The president’s hard linePresident Park Geun-hye expressed hope for a forward looking partnership between South Korea and Japan. In an address on the 96th anniversary of the March 1, 1919, nationwide uprising during Japan’s colonial rule, Park urged Japan to “admit to historical truths courageously and frankly and join hands with South Korea to build a new history as partners for the next 50 years.”
She asked for enlightenment in Japan’s perspective on its past aggressions to open a new chapter in bilateral relations as the country celebrates the 70th anniversary of Korea’s liberation from Japanese colonial rule and the 50th anniversary of diplomatic normalization.
Park’s message to Japan in the March 1 address was nothing entirely new. She reiterated the urgent need for Japan to sincerely apologize to the victims of sexual slavery by Japan’s military during World War II and implored Tokyo to stop distorting historical records in Japanese school textbooks.

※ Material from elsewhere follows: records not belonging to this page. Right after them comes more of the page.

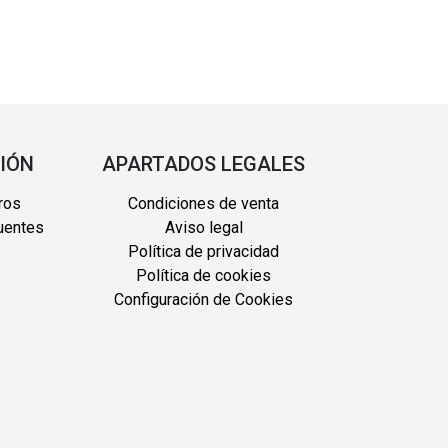
IÓN
APARTADOS LEGALES
ros
Condiciones de venta
uentes
Aviso legal
Política de privacidad
Política de cookies
Configuración de Cookies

Bilateral relations now are at their worst point since the two normalized ties in 1965, and there were expectations that Park would move to break the ice in her March 1 address. But unless there is a change in Tokyo’s attitude on historical issues, the two countries cannot return to a normal relationship.
Japanese Prime Minister Shinzo Abe is hoping to address the U.S. Congress and Senate when he visits the United States during the first half of this year. His speech to commemorate the 70th anniversary of the end of the World War II in August is also being anticipated and worried about. It remains unclear what kind of tone the conservative prime minister will use in the address. If he stops short of a forthright apology, there is a little chance that the relationship between South Korea and Japan can mend.
Germany was able to lead the rebuilding of post-war Europe because the country was sincere in atoning for its wartime aggressions. Japan needs to show similar sincerity and honesty about its past to bring closure.
History must not be remembered selectively for anyone’s political convenience.
In the same address, Park asked North Korea to rekindle a dialogue to organize reunions for families separated during the 1950-53 Korean War.
She could have been more flexible on the North Korean front. If she had mentioned the possibilities of renewing tourism at Mount Kumgang and easing sanctions, she could have broken the inter-Korean stalemate.